DATA TO USE START
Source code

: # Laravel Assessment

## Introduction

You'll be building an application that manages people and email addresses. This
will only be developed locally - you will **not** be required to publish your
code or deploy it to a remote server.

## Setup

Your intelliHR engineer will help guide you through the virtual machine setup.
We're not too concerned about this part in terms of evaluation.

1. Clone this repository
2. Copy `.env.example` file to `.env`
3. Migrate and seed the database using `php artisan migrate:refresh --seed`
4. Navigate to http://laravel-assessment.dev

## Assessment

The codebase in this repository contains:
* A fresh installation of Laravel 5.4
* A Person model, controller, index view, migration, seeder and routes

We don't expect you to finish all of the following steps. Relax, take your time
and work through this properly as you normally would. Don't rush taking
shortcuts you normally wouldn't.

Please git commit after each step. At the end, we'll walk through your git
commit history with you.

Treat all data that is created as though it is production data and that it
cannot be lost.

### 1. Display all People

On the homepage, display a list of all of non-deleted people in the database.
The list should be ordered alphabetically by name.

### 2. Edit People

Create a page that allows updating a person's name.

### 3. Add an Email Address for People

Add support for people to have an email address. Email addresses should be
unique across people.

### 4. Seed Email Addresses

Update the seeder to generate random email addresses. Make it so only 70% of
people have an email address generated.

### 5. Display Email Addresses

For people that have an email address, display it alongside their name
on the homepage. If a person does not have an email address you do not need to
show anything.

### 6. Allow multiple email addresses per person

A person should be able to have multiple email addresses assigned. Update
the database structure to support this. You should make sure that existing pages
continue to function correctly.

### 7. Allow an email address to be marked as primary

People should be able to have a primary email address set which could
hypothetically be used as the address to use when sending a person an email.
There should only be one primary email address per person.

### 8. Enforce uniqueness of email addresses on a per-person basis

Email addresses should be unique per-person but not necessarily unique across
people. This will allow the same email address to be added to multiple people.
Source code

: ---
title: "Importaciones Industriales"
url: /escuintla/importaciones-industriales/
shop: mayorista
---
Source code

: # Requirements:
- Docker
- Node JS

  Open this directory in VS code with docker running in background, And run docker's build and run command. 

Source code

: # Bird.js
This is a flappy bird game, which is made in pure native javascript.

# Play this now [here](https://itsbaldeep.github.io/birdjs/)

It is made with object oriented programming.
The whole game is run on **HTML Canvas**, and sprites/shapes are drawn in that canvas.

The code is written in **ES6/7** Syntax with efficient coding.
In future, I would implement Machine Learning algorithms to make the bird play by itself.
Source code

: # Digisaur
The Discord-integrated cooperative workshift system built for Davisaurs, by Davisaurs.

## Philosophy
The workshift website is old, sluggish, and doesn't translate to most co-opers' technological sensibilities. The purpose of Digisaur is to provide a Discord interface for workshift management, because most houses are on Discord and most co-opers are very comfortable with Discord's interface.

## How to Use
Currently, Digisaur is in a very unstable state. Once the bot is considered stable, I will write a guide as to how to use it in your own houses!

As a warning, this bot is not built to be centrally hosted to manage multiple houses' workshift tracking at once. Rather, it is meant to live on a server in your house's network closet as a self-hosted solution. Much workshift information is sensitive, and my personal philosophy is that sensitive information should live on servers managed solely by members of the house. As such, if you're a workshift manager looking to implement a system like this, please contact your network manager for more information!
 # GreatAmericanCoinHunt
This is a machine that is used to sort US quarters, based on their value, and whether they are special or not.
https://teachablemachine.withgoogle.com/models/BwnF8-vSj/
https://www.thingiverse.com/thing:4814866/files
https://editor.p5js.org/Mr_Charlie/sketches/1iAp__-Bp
DATA TO USE END
TO DO: Write out word for word only the lines from the start of the entries down to the line with "### 3. Add an Email Address for People", please, including both ends.

TASK SOLUTION:
Source code

: # Laravel Assessment

## Introduction

You'll be building an application that manages people and email addresses. This
will only be developed locally - you will **not** be required to publish your
code or deploy it to a remote server.

## Setup

Your intelliHR engineer will help guide you through the virtual machine setup.
We're not too concerned about this part in terms of evaluation.

1. Clone this repository
2. Copy `.env.example` file to `.env`
3. Migrate and seed the database using `php artisan migrate:refresh --seed`
4. Navigate to http://laravel-assessment.dev

## Assessment

The codebase in this repository contains:
* A fresh installation of Laravel 5.4
* A Person model, controller, index view, migration, seeder and routes

We don't expect you to finish all of the following steps. Relax, take your time
and work through this properly as you normally would. Don't rush taking
shortcuts you normally wouldn't.

Please git commit after each step. At the end, we'll walk through your git
commit history with you.

Treat all data that is created as though it is production data and that it
cannot be lost.

### 1. Display all People

On the homepage, display a list of all of non-deleted people in the database.
The list should be ordered alphabetically by name.

### 2. Edit People

Create a page that allows updating a person's name.

### 3. Add an Email Address for People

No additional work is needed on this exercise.